The geography of the community sex ratios for young children in Newfoundland

1991 
Abstract Abnormalities of the sex ratio of births may be linked with environmental factors, including diet and pollutants in the general or occupational environments, which in turn can cause ill-health. To examine this relationship in the Province of Newfoundland and Labrador, where a geographical imbalance of mortality has already been identified, we examined the geographical distribution of sex ratios (boys/girls × 100) of young children (0–4 years) in the communities of the Province during recent years. The individual communities of the 1976 and 1981 censuses were assigned to contiguous regions and their component districts. The numbers in the appropriate age-groups in the communities in these two census years were used to calculate a mean sex ratio for each community; each community was allocated, according to the value of its ratio, to one of four predefined categories of ratio. From the numbers of communities belonging to these various categories of sex ratio in the regions and districts, the community sex ratios of these areas (i.e. regions and districts) were derived.

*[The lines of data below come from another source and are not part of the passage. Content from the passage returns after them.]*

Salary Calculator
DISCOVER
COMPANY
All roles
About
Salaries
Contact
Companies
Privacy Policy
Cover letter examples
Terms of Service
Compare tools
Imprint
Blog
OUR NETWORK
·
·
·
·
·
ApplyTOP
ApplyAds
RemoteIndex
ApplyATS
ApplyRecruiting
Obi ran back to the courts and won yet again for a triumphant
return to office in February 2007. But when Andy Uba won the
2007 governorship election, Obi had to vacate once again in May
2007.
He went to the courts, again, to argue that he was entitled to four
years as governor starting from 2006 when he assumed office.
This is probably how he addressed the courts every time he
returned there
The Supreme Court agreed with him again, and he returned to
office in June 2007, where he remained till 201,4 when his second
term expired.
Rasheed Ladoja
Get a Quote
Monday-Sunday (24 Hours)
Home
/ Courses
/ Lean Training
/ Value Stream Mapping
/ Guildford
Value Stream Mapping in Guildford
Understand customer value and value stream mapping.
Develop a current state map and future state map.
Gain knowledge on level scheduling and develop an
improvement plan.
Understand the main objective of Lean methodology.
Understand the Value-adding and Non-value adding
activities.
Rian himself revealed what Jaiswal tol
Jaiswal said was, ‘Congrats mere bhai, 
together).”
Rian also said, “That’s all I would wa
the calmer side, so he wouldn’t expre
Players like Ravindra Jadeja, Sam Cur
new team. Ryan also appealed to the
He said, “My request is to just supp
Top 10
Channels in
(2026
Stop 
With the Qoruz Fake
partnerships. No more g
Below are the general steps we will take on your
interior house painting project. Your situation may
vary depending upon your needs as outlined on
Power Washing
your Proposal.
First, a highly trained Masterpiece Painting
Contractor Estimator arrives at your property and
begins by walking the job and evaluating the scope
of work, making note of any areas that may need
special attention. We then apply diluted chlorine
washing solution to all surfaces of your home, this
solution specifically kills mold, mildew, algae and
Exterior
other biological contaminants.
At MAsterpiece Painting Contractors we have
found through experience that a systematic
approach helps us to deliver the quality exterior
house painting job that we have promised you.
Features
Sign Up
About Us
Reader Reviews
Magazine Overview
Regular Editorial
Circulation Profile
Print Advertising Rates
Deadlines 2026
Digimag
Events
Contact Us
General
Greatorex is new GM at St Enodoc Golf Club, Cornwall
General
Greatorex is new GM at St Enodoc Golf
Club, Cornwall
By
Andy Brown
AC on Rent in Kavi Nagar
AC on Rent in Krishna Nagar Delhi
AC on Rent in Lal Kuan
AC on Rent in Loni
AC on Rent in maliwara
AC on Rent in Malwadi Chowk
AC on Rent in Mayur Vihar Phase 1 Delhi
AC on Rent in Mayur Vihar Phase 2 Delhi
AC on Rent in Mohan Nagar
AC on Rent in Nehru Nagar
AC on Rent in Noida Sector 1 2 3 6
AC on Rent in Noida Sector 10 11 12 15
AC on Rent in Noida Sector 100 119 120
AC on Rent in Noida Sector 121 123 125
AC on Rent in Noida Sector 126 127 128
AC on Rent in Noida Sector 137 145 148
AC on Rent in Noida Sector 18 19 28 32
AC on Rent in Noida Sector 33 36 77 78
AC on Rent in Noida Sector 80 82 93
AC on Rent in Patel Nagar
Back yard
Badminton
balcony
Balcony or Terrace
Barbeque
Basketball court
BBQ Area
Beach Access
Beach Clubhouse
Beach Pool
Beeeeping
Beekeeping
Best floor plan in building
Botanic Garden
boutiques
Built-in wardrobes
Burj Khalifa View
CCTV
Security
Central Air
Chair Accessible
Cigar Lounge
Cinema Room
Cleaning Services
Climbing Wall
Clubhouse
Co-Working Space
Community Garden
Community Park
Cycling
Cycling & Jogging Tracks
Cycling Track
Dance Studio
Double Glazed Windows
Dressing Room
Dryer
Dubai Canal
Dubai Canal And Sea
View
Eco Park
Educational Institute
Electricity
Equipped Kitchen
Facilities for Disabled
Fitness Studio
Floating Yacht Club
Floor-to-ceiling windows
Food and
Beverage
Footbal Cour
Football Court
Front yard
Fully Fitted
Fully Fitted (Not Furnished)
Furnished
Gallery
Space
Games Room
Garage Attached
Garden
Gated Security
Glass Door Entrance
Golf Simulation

As a preliminary assessment of the relationship between sex ratios and mortality, a small group of communities with the highest sex ratios was selected, and the mean standardized mortality ratios (SMRs) for all deaths in those communities were calculated. The community sex ratios of regions and districts declined from east to west. The difference in the ratios between the Avalon region (in the most easterly part of the Province) and the southwest region was statistically significant. Districts with high ratios were frequent, particularly those on the Avalon peninsula in the south-east of the island, whereas low ratios were more frequent on the south-west coast of the island, and a low ratio was also found for the only inland district. Of the communities with statistically reliable numbers, the township of Makkovik in Labrador had the highest sex ratio (100 × 50/25 = 200). The SMR of that community during 1976–1982 was statistically elevated at 218. In the small group of communities studied, however, high sex ratios from census data for individual communities were not reliable predictors of high SMRs. Further work is required to clarify the inter-relationships between the sex ratios of the census data, the sex ratios of births, the mortality rates and environmental factors.